▶ **What is asked**: Copy out the listing below line for line, without changing a single character.

▶ **Source data**:
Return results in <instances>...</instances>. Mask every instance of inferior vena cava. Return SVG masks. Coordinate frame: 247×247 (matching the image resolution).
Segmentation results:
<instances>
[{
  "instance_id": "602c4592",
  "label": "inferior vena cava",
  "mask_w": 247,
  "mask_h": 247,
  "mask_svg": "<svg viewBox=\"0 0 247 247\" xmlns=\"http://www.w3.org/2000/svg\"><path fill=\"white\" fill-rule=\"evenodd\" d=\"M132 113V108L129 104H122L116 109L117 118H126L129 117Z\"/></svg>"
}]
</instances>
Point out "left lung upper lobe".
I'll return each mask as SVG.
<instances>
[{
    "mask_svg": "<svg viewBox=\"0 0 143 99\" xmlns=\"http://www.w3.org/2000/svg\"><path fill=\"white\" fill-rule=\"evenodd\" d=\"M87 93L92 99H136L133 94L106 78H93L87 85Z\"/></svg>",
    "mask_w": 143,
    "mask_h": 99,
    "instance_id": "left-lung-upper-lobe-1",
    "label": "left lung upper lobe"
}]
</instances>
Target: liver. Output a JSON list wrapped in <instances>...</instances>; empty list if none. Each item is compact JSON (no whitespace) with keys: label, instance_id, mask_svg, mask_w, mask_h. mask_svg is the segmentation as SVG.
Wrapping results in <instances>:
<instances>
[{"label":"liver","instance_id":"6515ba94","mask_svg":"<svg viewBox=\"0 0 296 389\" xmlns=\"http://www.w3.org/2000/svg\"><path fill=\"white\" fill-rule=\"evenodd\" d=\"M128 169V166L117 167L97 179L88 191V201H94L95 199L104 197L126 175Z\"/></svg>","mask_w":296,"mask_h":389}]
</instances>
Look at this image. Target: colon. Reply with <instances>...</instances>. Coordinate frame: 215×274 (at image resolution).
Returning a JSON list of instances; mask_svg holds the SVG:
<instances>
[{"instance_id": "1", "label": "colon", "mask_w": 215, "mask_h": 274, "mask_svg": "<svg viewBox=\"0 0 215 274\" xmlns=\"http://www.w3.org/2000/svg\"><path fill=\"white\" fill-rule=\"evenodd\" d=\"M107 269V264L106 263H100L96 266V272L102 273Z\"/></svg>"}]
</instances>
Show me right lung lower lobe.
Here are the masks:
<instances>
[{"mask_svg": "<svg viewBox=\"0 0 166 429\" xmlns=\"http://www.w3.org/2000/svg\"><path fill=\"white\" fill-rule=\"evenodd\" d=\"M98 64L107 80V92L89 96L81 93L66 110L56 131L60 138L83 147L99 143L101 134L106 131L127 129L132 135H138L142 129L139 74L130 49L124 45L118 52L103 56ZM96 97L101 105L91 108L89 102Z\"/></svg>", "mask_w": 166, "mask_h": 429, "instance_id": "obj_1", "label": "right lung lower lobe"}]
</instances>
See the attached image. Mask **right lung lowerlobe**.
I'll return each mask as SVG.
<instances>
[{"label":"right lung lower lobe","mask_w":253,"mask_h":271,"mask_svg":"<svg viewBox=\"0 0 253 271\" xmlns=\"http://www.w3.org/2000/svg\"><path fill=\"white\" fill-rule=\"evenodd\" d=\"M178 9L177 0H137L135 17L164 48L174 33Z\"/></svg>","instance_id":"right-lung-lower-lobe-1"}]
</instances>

▶ **Written answer**:
Return results in <instances>...</instances>. Mask every instance of inferior vena cava. Return SVG masks. Coordinate frame: 247×247 (matching the image resolution).
Segmentation results:
<instances>
[{
  "instance_id": "602c4592",
  "label": "inferior vena cava",
  "mask_w": 247,
  "mask_h": 247,
  "mask_svg": "<svg viewBox=\"0 0 247 247\" xmlns=\"http://www.w3.org/2000/svg\"><path fill=\"white\" fill-rule=\"evenodd\" d=\"M132 113V108L129 104H122L116 109L117 118H126L129 117Z\"/></svg>"
}]
</instances>
Point out "left lung upper lobe".
I'll return each mask as SVG.
<instances>
[{
    "mask_svg": "<svg viewBox=\"0 0 143 99\" xmlns=\"http://www.w3.org/2000/svg\"><path fill=\"white\" fill-rule=\"evenodd\" d=\"M87 93L92 99H136L133 94L106 78H93L87 85Z\"/></svg>",
    "mask_w": 143,
    "mask_h": 99,
    "instance_id": "left-lung-upper-lobe-1",
    "label": "left lung upper lobe"
}]
</instances>
Target: liver. Output a JSON list wrapped in <instances>...</instances>; empty list if none. Each item is compact JSON (no whitespace) with keys: label, instance_id, mask_svg, mask_w, mask_h. mask_svg is the segmentation as SVG.
Wrapping results in <instances>:
<instances>
[{"label":"liver","instance_id":"6515ba94","mask_svg":"<svg viewBox=\"0 0 296 389\" xmlns=\"http://www.w3.org/2000/svg\"><path fill=\"white\" fill-rule=\"evenodd\" d=\"M128 169V166L117 167L97 179L88 191V201H94L95 199L104 197L126 175Z\"/></svg>","mask_w":296,"mask_h":389}]
</instances>
Look at this image. Target: colon. Reply with <instances>...</instances>. Coordinate frame: 215×274 (at image resolution).
Returning a JSON list of instances; mask_svg holds the SVG:
<instances>
[{"instance_id": "1", "label": "colon", "mask_w": 215, "mask_h": 274, "mask_svg": "<svg viewBox=\"0 0 215 274\" xmlns=\"http://www.w3.org/2000/svg\"><path fill=\"white\" fill-rule=\"evenodd\" d=\"M107 269V264L106 263H100L96 266V272L102 273Z\"/></svg>"}]
</instances>
Show me right lung lower lobe.
Here are the masks:
<instances>
[{"mask_svg": "<svg viewBox=\"0 0 166 429\" xmlns=\"http://www.w3.org/2000/svg\"><path fill=\"white\" fill-rule=\"evenodd\" d=\"M98 64L107 80V92L89 96L81 93L66 110L56 131L60 138L83 147L99 143L101 134L106 131L127 129L132 135H138L142 129L139 74L130 49L124 45L118 52L103 56ZM96 97L101 105L91 108L89 102Z\"/></svg>", "mask_w": 166, "mask_h": 429, "instance_id": "obj_1", "label": "right lung lower lobe"}]
</instances>
See the attached image. Mask **right lung lowerlobe**.
I'll return each mask as SVG.
<instances>
[{"label":"right lung lower lobe","mask_w":253,"mask_h":271,"mask_svg":"<svg viewBox=\"0 0 253 271\" xmlns=\"http://www.w3.org/2000/svg\"><path fill=\"white\" fill-rule=\"evenodd\" d=\"M178 9L177 0H137L135 17L164 48L174 33Z\"/></svg>","instance_id":"right-lung-lower-lobe-1"}]
</instances>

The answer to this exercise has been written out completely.